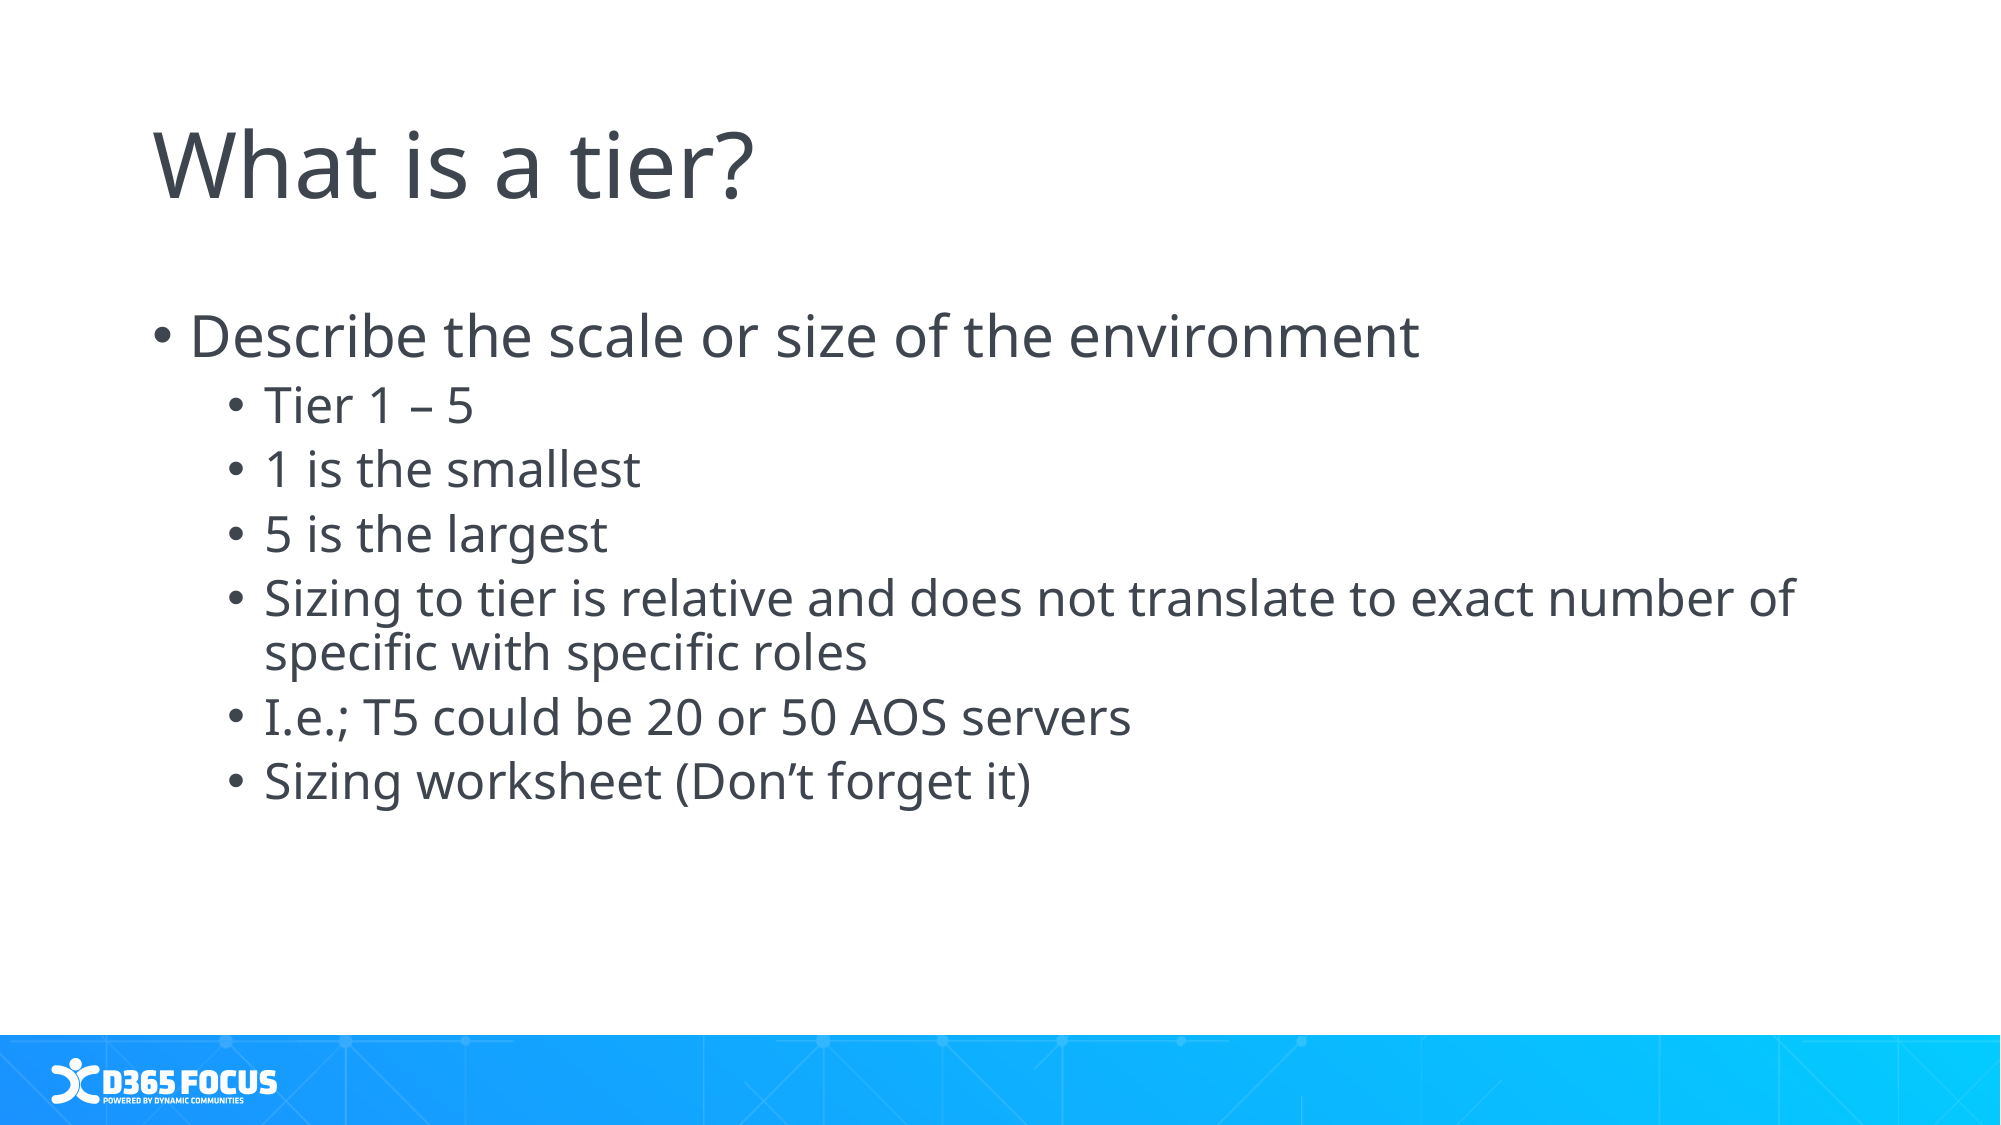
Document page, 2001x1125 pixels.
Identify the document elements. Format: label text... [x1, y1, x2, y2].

picture [937, 1035, 948, 1125]
picture [0, 1035, 934, 1125]
picture [1177, 1037, 1186, 1046]
title What is a tier? [137, 59, 1863, 278]
picture [1297, 1037, 1306, 1046]
picture [1057, 1035, 1067, 1125]
list Describe the scale or size of the environment Tier 1 – 5 1 is the smallest 5 is the largest Sizing to tier is relative and does not translate to exact number of specific with specific roles I.e.; T5 could be 20 or 50 AOS servers Sizing worksheet (Don’t forget it) [137, 299, 1863, 1014]
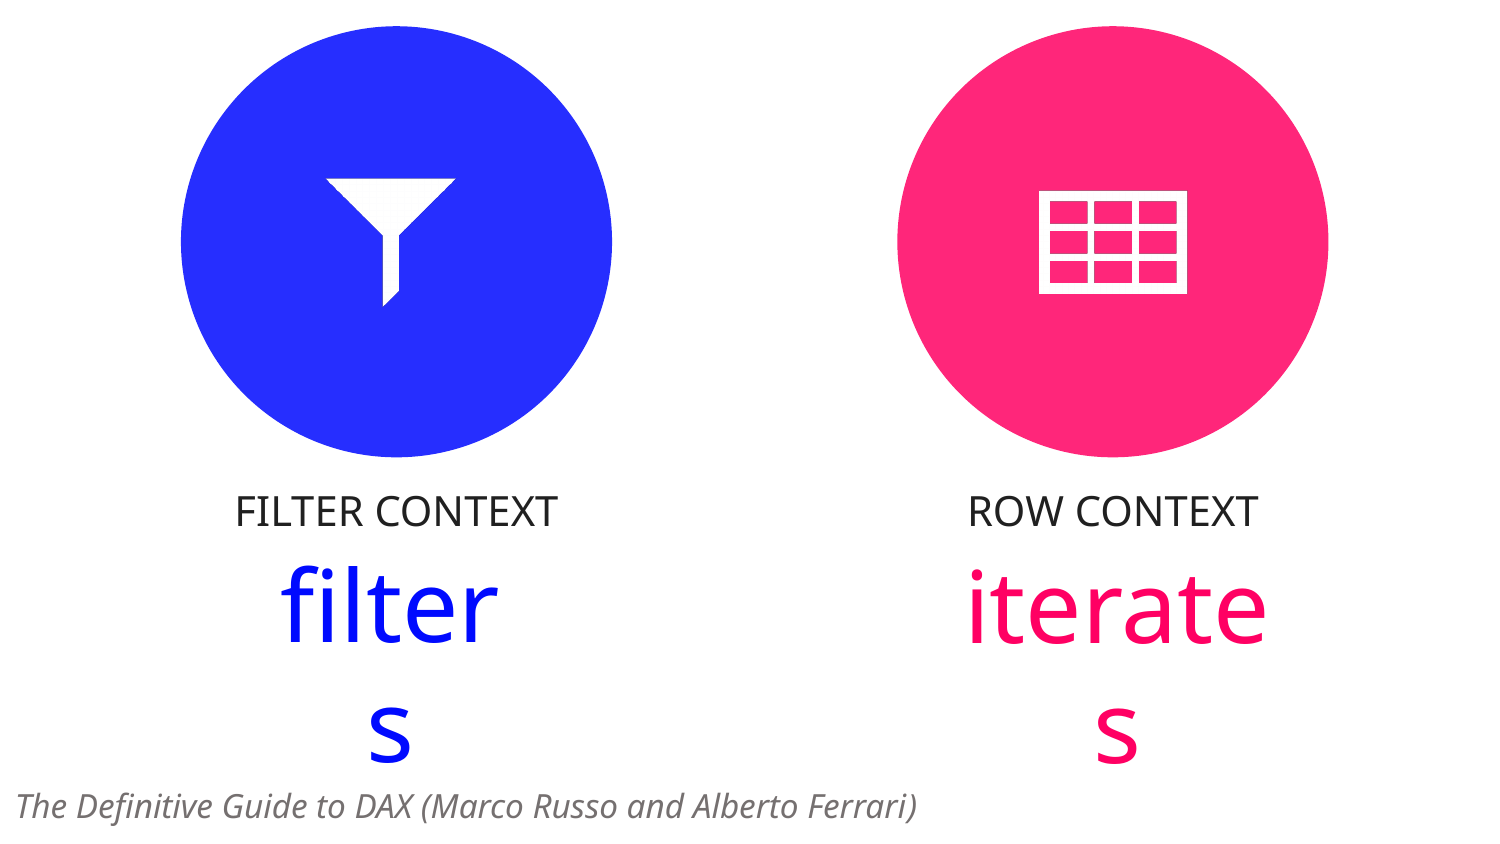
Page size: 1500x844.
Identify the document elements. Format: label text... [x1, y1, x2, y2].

text_box The Definitive Guide to DAX (Marco Russo and Alberto Ferrari) [0, 777, 941, 833]
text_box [897, 25, 1329, 673]
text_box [180, 25, 613, 672]
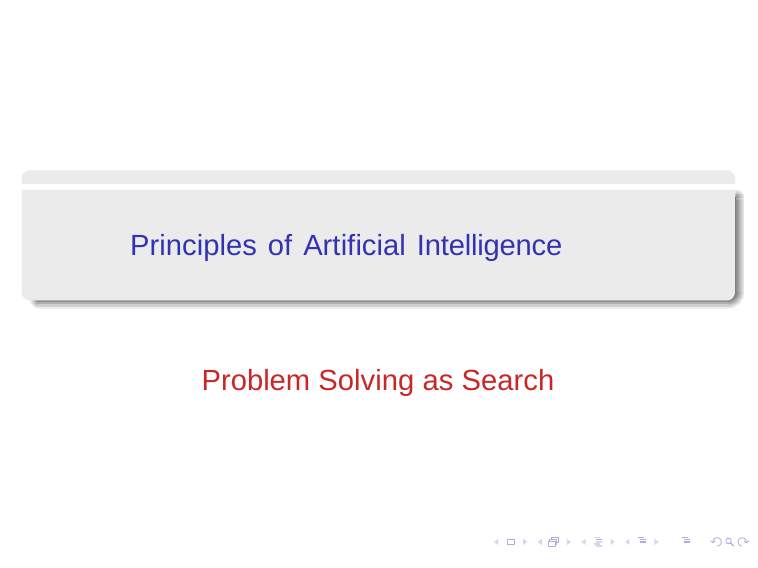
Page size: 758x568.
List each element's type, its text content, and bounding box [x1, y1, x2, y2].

text_box [493, 538, 499, 546]
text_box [21, 189, 744, 310]
text_box [21, 170, 736, 184]
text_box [537, 537, 572, 547]
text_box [581, 536, 616, 547]
text_box Problem Solving as Search [40, 358, 717, 396]
text_box [506, 539, 514, 545]
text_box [625, 536, 659, 546]
text_box [523, 538, 528, 546]
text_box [709, 537, 750, 547]
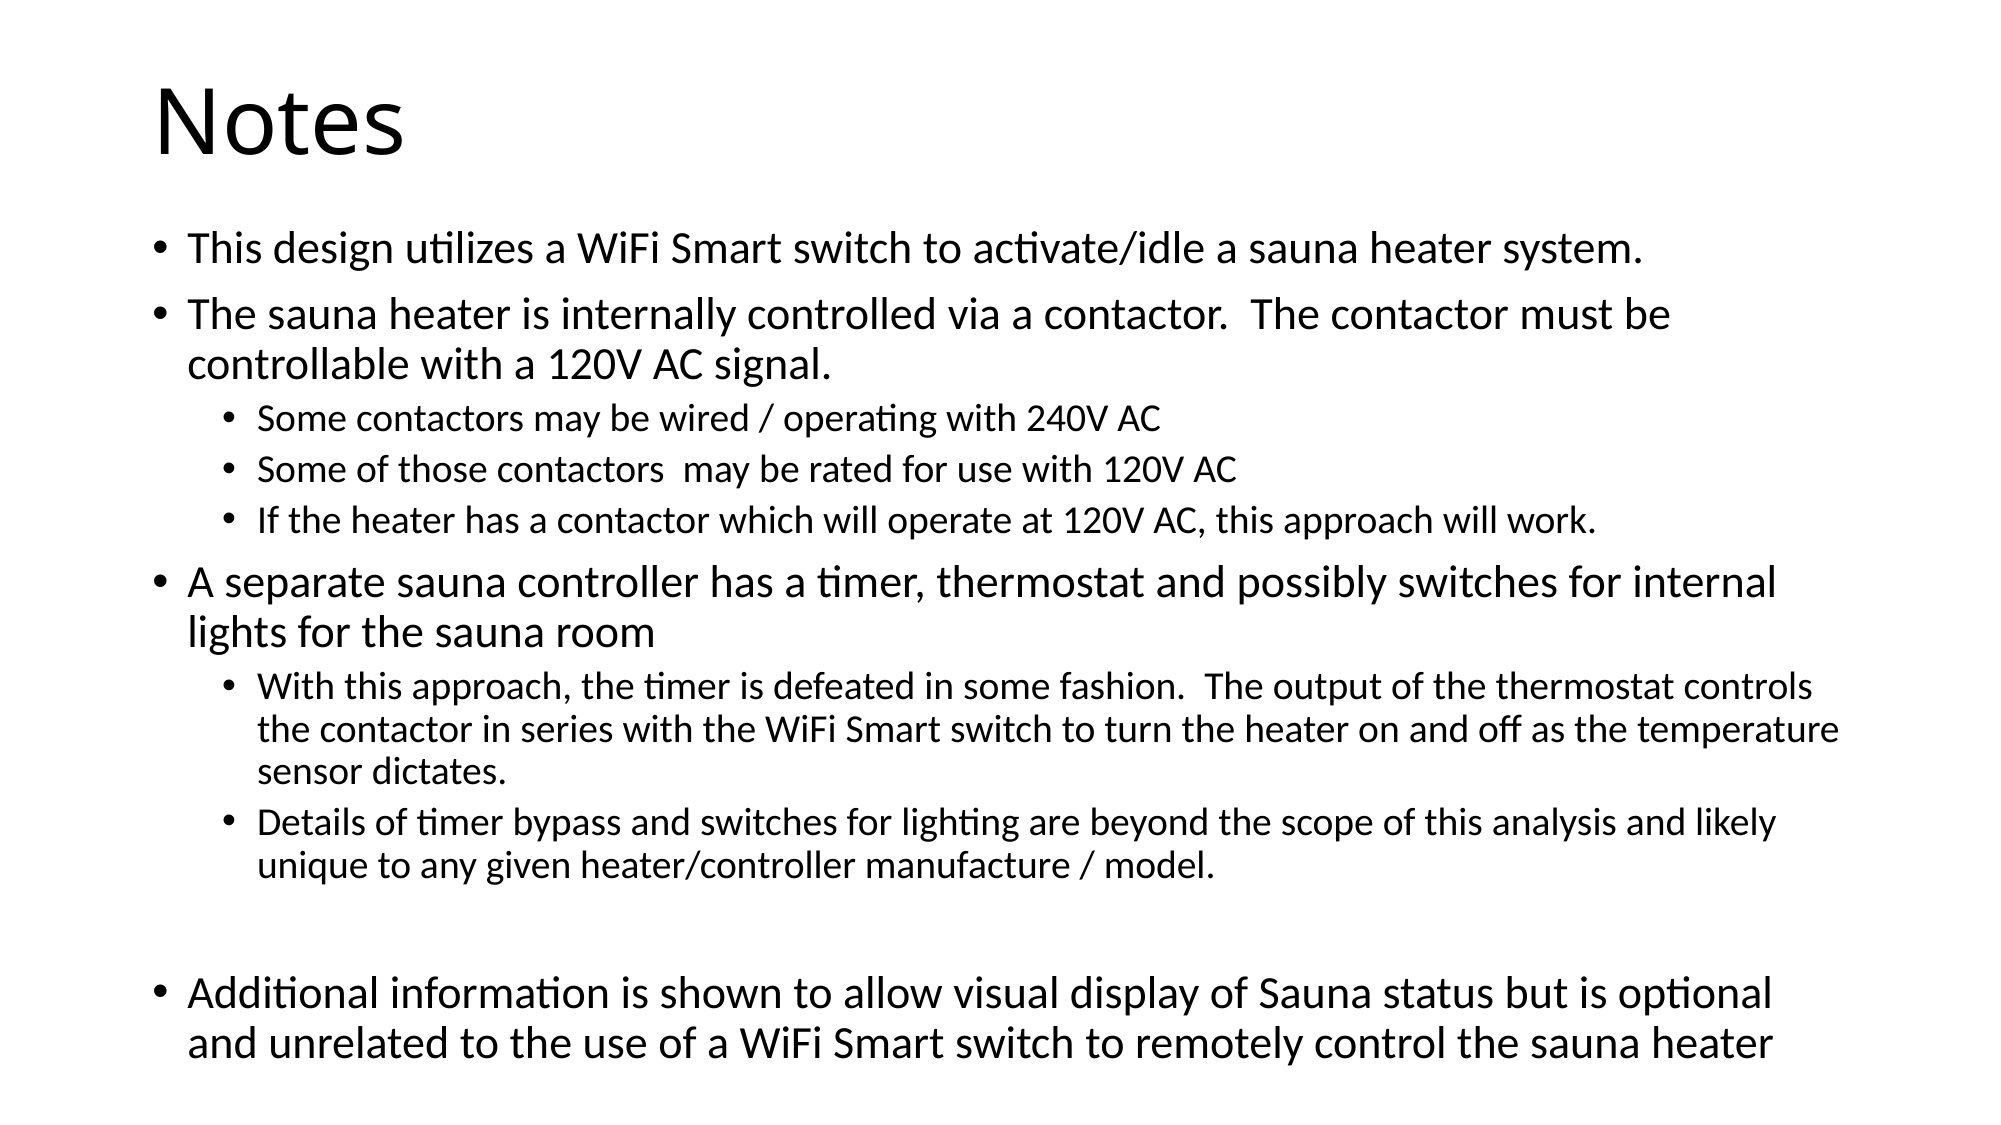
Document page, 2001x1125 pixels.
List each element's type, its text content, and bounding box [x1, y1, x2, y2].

title Notes [137, 59, 1863, 191]
list This design utilizes a WiFi Smart switch to activate/idle a sauna heater system. The sauna heater is internally controlled via a contactor. The contactor must be controllable with a 120V AC signal. Some contactors may be wired / operating with 240V AC Some of those contactors may be rated for use with 120V AC If the heater has a contactor which will operate at 120V AC, this approach will work. A separate sauna controller has a timer, thermostat and possibly switches for internal lights for the sauna room With this approach, the timer is defeated in some fashion. The output of the thermostat controls the contactor in series with the WiFi Smart switch to turn the heater on and off as the temperature sensor dictates. Details of timer bypass and switches for lighting are beyond the scope of this analysis and likely unique to any given heater/controller manufacture / model. Additional information is shown to allow visual display of Sauna status but is optional and unrelated to the use of a WiFi Smart switch to remotely control the sauna heater [137, 216, 1863, 1079]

▶ **PROBLEM DETAILS**: Retype nothing except the lines from the first line of the listing above through the line with "Page size: 758x568.", exactly as they stand, and no pictures.

▶ **TASK RESPONSE**:
Document page, 2001x1125 pixels.
Identify the document elements. Format: label text... [x1, y1, x2, y2].

picture [937, 1035, 948, 1125]
picture [0, 1035, 934, 1125]
picture [1177, 1037, 1186, 1046]
title What is a tier? [137, 59, 1863, 278]
picture [1297, 1037, 1306, 1046]
picture [1057, 1035, 1067, 1125]
list Describe the scale or size of the environment Tier 1 – 5 1 is the smallest 5 is the largest Sizing to tier is relative and does not translate to exact number of specific with specific roles I.e.; T5 could be 20 or 50 AOS servers Sizing worksheet (Don’t forget it) [137, 299, 1863, 1014]
Page size: 1500x844.
Identify the document elements. Format: label text... [x1, y1, x2, y2].

text_box The Definitive Guide to DAX (Marco Russo and Alberto Ferrari) [0, 777, 941, 833]
text_box [897, 25, 1329, 673]
text_box [180, 25, 613, 672]
Page size: 758x568.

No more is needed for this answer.